*Assignment:* Everything from the opening line of the records below through the line with "Figure 1. Schematic" must be duplicated exactly, pictures left out.

[[ Task data open ]]

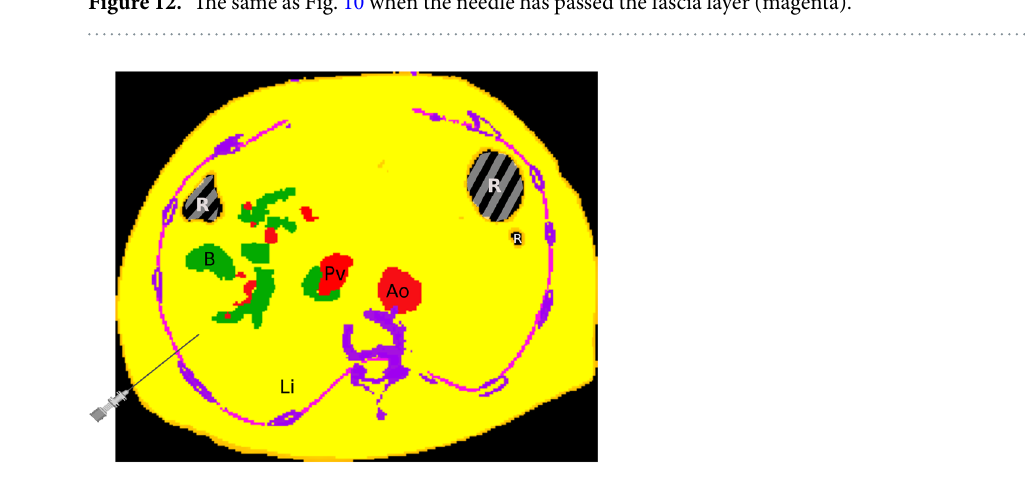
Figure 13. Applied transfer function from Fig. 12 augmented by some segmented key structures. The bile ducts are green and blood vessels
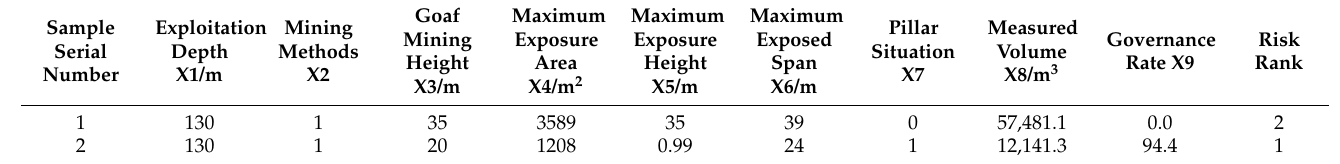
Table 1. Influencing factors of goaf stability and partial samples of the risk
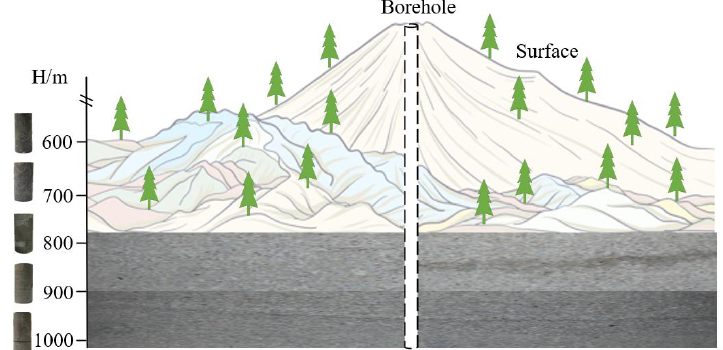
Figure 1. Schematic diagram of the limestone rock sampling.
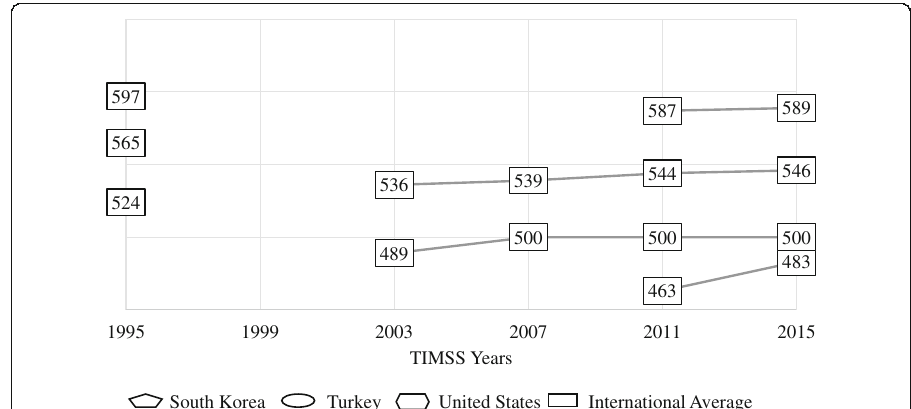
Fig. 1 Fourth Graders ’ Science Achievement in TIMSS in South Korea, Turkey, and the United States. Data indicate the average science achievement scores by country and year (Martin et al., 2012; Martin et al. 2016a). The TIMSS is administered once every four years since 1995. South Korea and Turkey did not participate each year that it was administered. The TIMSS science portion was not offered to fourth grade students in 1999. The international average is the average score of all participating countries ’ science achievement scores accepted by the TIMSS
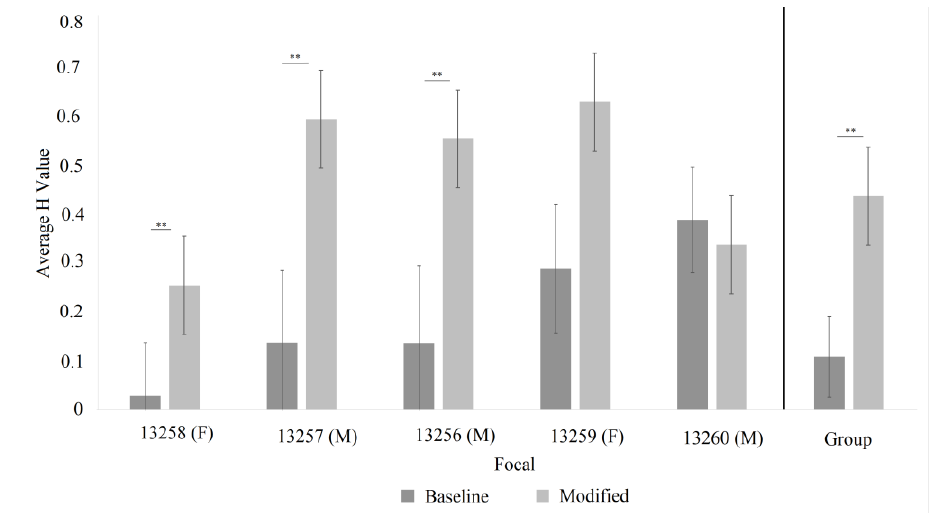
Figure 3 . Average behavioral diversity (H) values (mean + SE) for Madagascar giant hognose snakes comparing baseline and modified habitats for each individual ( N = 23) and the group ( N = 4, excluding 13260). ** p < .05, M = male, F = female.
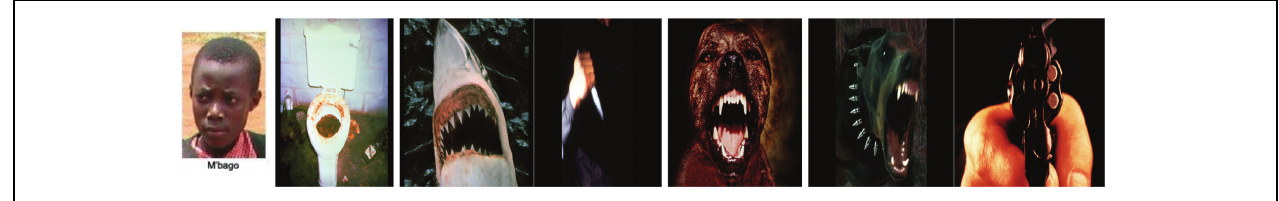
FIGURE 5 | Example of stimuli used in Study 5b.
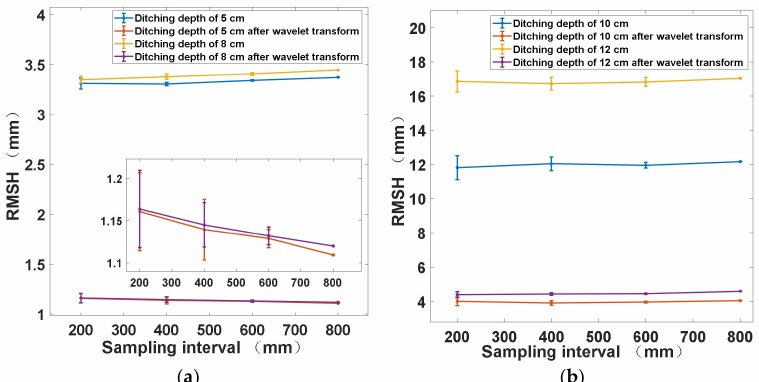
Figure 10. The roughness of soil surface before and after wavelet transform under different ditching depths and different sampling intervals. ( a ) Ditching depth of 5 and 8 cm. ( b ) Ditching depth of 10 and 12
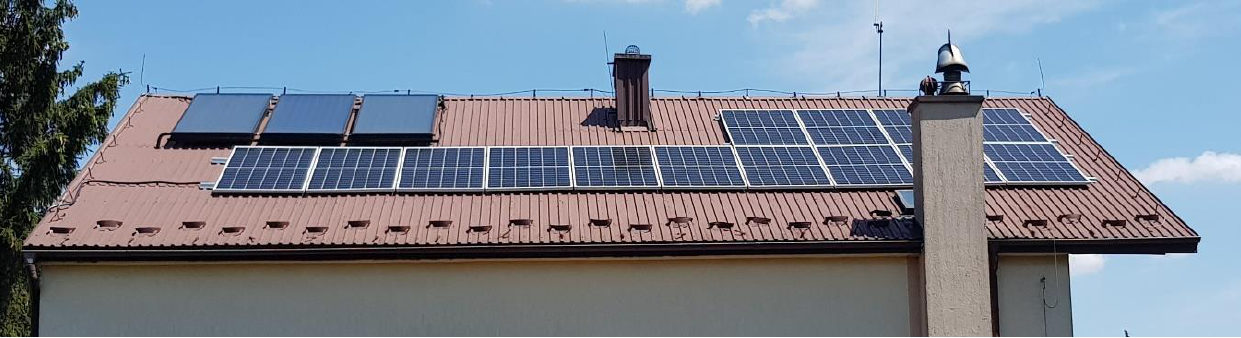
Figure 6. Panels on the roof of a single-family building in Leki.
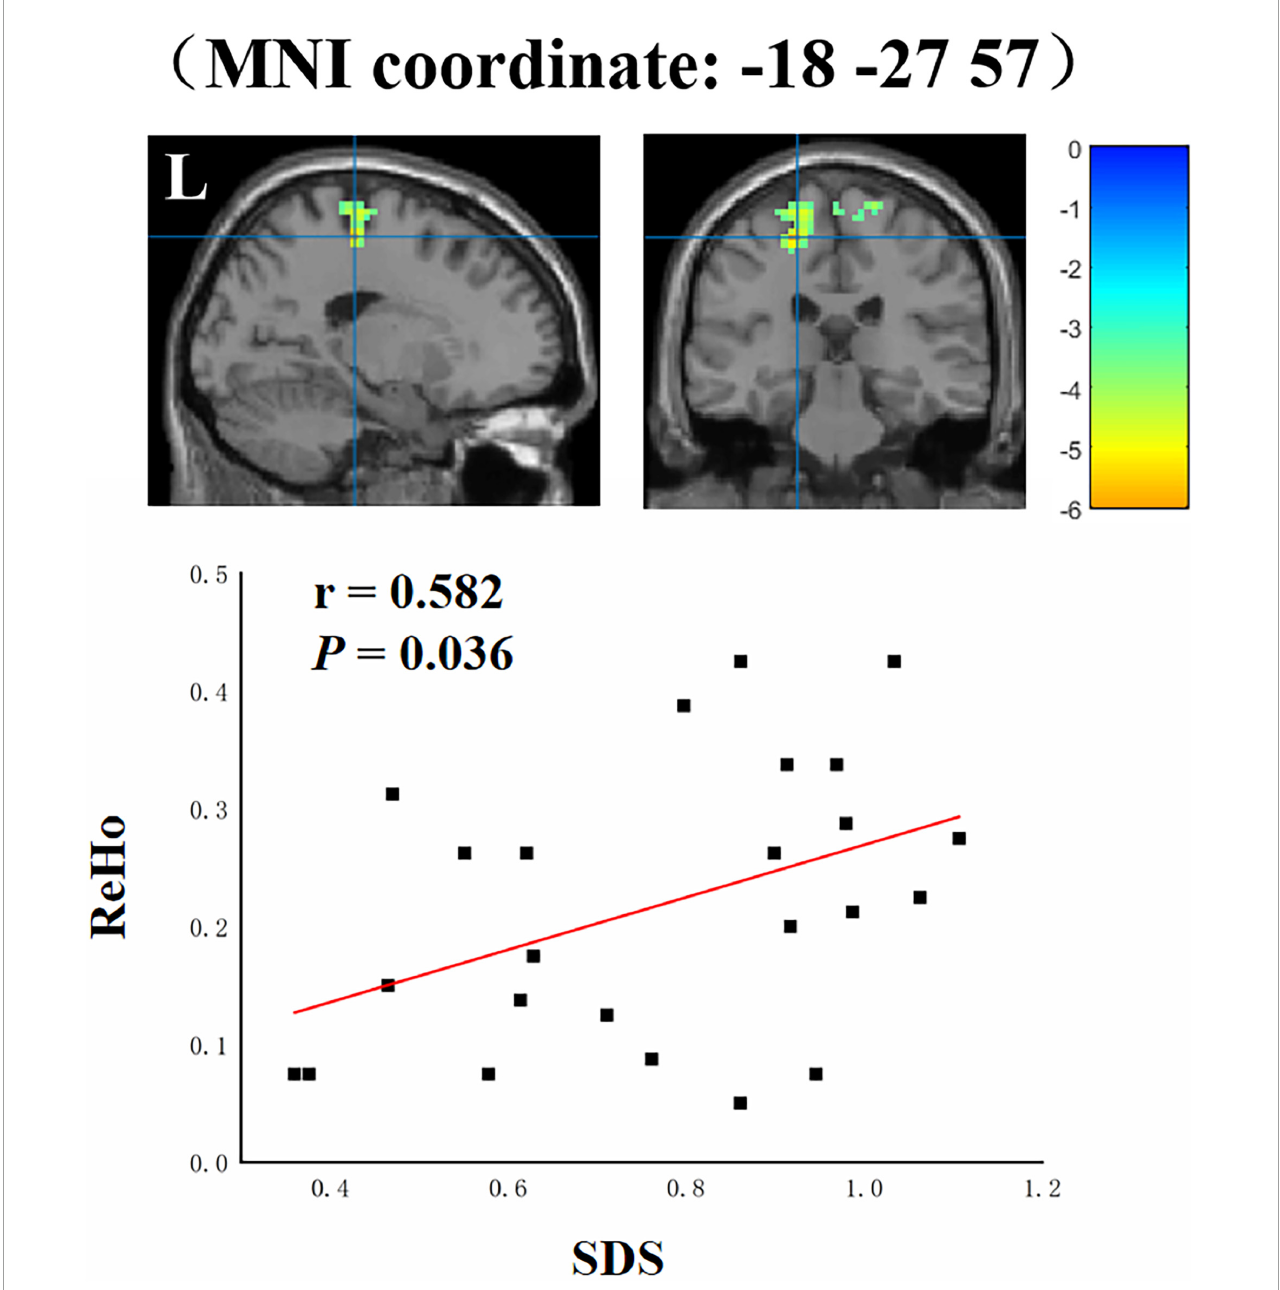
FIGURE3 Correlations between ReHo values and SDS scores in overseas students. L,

[[ Task data closed ]]

*Response to this exercise:*
Figure 13. Applied transfer function from Fig. 12 augmented by some segmented key structures. The bile ducts are green and blood vessels
Table 1. Influencing factors of goaf stability and partial samples of the risk
Figure 1. Schematic diagram of the limestone rock sampling.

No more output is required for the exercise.